In Newtonian mechanics inertial frames of reference are related by a Galilean transformation and time is absolute. In the special theory of relativity (STR) inertial frames of reference are related by a Lorentz transformation and the speed of light is absolute. By taking account of the three dimensions of time with a single dimension of space, we may derive a dual mechanics to each of these: (1) a Newtonian dual with a single dimension of absolute space and three dimensions of relative time, and (2) an STR dual with a single dimension of relative space and three dimensions of relative time.
In the usual exposition there is a reference frame S’ moving with constant velocity v in the direction of the x1 space coordinate (with no movement in the x2 and x3 directions) and absolute time t. That changes to constant lenticity (inverse of velocity) ℓ in the direction of the t1 time coordinate (with no movement in the t2 and t3 directions) and absolute space r, the travel length. The dual Galilean transformations are then
t1´ = t1 − ℓr
t2´ = t2
t3´ = t3
r´ = r
What does this mean? It means that there is a constant movement measured by lenticity so that as the travel length increases, the duration changes from t to t1´ such that t − t1´ = ℓr, which is a constant ratio of duration over length multiplied times the travel length.

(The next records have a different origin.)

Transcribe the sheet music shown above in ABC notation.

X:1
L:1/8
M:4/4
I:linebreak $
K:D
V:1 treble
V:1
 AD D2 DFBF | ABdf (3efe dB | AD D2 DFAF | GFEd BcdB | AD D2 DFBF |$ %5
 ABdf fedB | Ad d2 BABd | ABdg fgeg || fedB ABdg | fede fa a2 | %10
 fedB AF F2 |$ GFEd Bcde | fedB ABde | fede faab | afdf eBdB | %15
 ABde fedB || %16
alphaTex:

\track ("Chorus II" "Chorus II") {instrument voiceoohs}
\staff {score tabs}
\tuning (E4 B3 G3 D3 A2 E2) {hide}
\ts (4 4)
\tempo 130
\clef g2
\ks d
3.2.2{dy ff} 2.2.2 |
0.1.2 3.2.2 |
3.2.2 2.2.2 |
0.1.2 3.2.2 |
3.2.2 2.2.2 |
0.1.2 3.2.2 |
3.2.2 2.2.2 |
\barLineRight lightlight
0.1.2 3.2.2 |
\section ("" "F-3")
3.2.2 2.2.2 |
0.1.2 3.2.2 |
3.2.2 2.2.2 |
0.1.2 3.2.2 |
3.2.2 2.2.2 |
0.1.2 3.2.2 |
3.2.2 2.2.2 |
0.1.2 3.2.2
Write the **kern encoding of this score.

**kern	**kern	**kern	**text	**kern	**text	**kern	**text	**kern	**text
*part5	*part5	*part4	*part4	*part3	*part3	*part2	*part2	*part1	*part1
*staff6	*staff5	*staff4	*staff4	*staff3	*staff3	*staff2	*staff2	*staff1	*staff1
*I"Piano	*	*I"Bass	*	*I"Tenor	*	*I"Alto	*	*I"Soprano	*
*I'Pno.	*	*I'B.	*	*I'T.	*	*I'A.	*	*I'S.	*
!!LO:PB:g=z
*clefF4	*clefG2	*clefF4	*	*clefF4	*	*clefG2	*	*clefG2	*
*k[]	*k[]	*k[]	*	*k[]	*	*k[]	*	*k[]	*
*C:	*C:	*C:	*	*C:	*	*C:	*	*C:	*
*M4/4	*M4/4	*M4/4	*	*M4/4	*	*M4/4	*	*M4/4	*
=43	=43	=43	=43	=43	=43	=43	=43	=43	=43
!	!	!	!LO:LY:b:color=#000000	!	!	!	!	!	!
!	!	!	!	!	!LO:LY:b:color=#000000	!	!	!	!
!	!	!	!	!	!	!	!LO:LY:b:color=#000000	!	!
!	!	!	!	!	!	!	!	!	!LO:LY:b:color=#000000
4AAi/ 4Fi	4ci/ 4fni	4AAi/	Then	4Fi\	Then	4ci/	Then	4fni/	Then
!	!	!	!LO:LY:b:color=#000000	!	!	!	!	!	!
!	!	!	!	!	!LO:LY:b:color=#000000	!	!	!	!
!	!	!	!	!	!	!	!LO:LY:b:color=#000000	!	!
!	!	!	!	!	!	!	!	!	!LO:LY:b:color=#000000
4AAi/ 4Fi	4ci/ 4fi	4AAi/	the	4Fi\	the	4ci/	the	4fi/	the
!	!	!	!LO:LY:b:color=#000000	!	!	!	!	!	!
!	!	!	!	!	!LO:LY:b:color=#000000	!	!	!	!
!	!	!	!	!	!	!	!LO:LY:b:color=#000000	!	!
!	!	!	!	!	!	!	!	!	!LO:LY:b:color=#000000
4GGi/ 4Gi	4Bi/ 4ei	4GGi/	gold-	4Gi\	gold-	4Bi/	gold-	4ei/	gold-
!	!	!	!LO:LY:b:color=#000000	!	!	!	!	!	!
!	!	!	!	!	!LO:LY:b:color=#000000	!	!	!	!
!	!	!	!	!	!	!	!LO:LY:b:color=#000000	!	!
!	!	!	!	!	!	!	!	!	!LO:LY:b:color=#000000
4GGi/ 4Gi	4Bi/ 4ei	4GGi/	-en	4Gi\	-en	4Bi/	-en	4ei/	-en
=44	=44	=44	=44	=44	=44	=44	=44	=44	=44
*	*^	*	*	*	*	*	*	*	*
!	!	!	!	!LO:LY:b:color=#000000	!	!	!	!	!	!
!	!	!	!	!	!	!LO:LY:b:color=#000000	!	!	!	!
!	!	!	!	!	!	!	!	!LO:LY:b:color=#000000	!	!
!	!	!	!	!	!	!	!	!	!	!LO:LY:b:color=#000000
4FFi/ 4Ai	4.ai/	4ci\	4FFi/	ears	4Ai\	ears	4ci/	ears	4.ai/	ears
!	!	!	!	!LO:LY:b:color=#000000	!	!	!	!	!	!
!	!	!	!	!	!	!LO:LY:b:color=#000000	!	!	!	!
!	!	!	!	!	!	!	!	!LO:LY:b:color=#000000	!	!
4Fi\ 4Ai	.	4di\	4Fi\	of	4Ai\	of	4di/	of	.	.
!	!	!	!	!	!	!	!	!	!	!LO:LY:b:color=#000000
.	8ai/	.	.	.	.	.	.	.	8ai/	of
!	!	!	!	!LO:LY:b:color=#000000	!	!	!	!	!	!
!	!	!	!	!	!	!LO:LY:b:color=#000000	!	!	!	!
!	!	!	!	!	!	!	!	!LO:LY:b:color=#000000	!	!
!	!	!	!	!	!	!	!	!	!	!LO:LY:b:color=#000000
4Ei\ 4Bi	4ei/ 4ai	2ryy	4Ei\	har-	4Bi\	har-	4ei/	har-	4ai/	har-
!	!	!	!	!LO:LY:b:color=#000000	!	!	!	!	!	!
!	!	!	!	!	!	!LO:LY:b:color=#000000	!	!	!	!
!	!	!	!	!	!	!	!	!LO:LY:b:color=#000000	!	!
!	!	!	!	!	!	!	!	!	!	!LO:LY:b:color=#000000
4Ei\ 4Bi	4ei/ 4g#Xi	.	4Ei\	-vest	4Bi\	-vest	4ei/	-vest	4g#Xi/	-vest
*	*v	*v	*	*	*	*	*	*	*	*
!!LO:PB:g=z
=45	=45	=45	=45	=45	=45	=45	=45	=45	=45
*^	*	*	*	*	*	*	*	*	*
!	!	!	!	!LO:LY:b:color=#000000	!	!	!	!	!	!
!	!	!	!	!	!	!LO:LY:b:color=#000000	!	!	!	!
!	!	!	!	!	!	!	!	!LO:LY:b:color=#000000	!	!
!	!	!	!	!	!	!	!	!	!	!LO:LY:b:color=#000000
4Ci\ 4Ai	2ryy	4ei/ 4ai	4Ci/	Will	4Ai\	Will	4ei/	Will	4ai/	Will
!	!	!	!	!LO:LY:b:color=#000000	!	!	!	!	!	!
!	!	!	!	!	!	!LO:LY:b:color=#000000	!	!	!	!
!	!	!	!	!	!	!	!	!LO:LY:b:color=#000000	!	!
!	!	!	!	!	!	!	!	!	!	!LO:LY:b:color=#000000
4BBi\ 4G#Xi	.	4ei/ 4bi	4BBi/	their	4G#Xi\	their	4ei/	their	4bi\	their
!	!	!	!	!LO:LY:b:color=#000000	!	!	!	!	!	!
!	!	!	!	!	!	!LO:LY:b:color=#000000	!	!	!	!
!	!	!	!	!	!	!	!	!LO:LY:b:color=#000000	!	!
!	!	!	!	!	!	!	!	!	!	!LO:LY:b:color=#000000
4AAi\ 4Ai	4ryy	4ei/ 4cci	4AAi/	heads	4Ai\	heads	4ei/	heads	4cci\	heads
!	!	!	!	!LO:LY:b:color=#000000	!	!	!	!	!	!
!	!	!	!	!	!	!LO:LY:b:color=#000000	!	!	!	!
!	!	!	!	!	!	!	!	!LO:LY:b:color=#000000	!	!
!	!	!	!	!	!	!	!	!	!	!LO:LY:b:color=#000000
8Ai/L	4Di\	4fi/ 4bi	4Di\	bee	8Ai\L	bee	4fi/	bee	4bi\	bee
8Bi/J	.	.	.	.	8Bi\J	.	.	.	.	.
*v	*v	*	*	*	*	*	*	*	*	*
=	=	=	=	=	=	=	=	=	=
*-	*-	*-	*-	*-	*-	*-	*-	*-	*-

The Lorentz transformation is analogous to this with the absolute speed of light, c, replaced by the absolute pace of light, k, which is the inverse of c.
t1´ = γ (t1 − ℓr)
t2´ = t2
>t3´ = t3
r´ = γ (r − t1ℓ/k²)
γ² = 1 / (1 − ℓ²/k²).
What does this mean? It means that time (duration) appears dilated and length appears contracted, which is the same as the standard Lorentz transformation (known as a Lorentz boost). The laws of physics remain the same despite changing to a space reference from a time reference.